CONSIGNE A - Dans l'article sur l'habitude de « taper sur les chefs », comment Xavier Fontanet qualifie-t-il les Français ?
CONSIGNE B - Poursuivez l'article sur l'attitude des Français face à la réalité en reprenant juste après sa dernière phrase.

── TEXTE SOURCE ──

Article rédigé par François Martin, le 05 octobre 2012
Dans nombre d’articles dans la presse, et nombre de conversations, il est d’usage de « taper sur les chefs ». Les entrepreneurs, et plus encore les politiques sont couramment accusés, hués, rendus responsables de tous les maux de la société, les vrais et les supposés.
Ceci fait partie, dit-on, du tempérament des peuples démocratiques, et plus encore du tempérament français [1]. Les français en cela se disent râleurs, Xavier Fontanet [2] dit qu’ils sont plutôt désobéissants, une précision intéressante, et pas si fausse.
Je ne me suis jamais vraiment inscrit dans ce schéma. En effet, ma longue expérience à l’export, dans des pays bien plus sinistrés que la France, m’a souvent montré que les gouvernements n’étaient nullement parfaits, et parfois, et souvent même, mauvais ou exécrables, que les situations politiques, économiques ou sociales étaient en général bien pires que chez nous, avec des montagnes à gravir et des échéances à passer proprement terrifiantes et insupportables. Affronter l’hyperinflation et le « mur de l’argent » au Brésil ou en Argentine, survivre avec la pègre et la violence sociale au Nigeria, sortir d’une grave guerre civile au Congo ou en Angola, de l’apartheid en Afrique du Sud, de l’extrême dénuement au Bangladesh, de la « civilisation de la tente et du chameau » dans les pays du golfe, ou même du carcan communiste en Russie, en Chine ou au Vietnam n’avait rien de facile. En cela, « rien de nouveau sous le soleil » des peuples et des nations, pour reprendre l’Ecclésiaste. Par contre, pendant toutes ces années, un point m’a semblé marquer une vraie différence, extrêmement sensible, entre la plupart de ces pays et la France, c’est la façon de recevoir la réalité et celle d’y répondre, tout ce qui touche à la lucidité, au sens des responsabilités, au caractère adulte, à la résilience. En d’autres termes, une des caractéristiques principales des français, que j’ai souvent observée par contraste, est une sorte de « tétanisation », de déni, d’infantilisme, face à la réalité et au danger. Ils sont atteints, et c’est frappant par rapport à d’autres peuples, d’un « syndrome de l’autruche » extrêmement marqué.

───
── DONNÉES FOURNIES ──

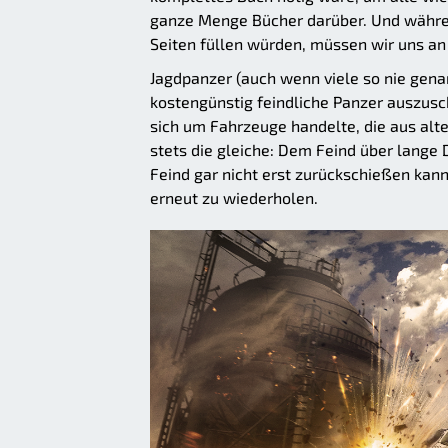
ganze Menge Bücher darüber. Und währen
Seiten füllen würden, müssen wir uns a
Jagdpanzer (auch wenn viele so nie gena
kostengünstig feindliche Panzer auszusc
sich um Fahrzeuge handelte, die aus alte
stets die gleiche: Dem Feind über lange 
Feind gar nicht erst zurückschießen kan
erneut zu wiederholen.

───
── DONNÉES FOURNIES ──

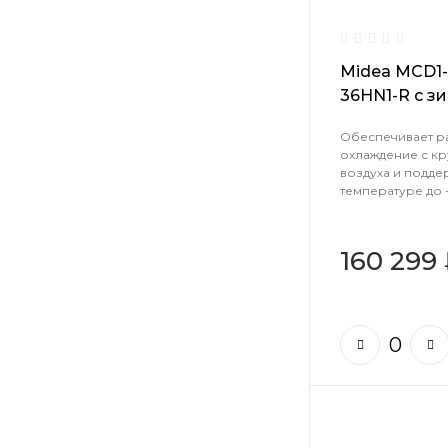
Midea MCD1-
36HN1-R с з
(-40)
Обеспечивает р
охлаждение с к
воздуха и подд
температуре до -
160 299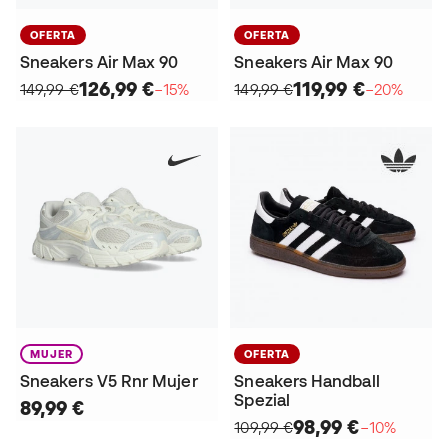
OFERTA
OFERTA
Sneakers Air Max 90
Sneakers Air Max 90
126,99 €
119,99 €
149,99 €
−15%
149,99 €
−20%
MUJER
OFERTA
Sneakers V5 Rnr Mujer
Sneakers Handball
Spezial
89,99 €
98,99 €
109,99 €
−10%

───

RÉPONSE A - Il dit qu'ils sont plutôt désobéissants.

RÉPONSE B -
Le coupable c’est l’autre
A quoi le voit-on ? Quelques exemples le montrent facilement. L’un est, certainement, la faculté qu’a notre peuple de toujours s’en prendre aux autres, que ce soit nos chefs, l’administration, les riches, les pauvres, les étrangers, ou les autres français, ceux de gauche, ceux de droite ou ceux du milieu, pour expliquer ce qui ne va pas. Quand ce n’est pas le cas, la critique est en général collective, mais ne se traduit jamais, ou presque par la conclusion que « je suis » responsable de ce qui nous arrive. Pessimisme et introspection généralisés et permanents, mais pas d’autocritique positive, ni surtout de décisions personnelles de changer nos comportements, en premier lieu pour nous demander concrètement et de façon optimiste ce que nous devons faire pour améliorer les choses [3]. Souvent, même très souvent, la bonne volonté est là, mais elle nous conduit la plupart du temps à nous tourner vers ceux dont nous dépendons pour leur demander « qu’est-ce qu’il faut faire ? » au lieu de nous demander, chacun à nous-même, « qu’est-ce que je peux faire ? ». Il est bien connu que nous sommes des champions de la consommation des anxiolytiques et du pessimisme. Dans les enquêtes sur la réaction des peuples face à la mondialisation, les français sont parmi les plus négatifs, les plus positifs au monde étant… les habitants du Nigeria !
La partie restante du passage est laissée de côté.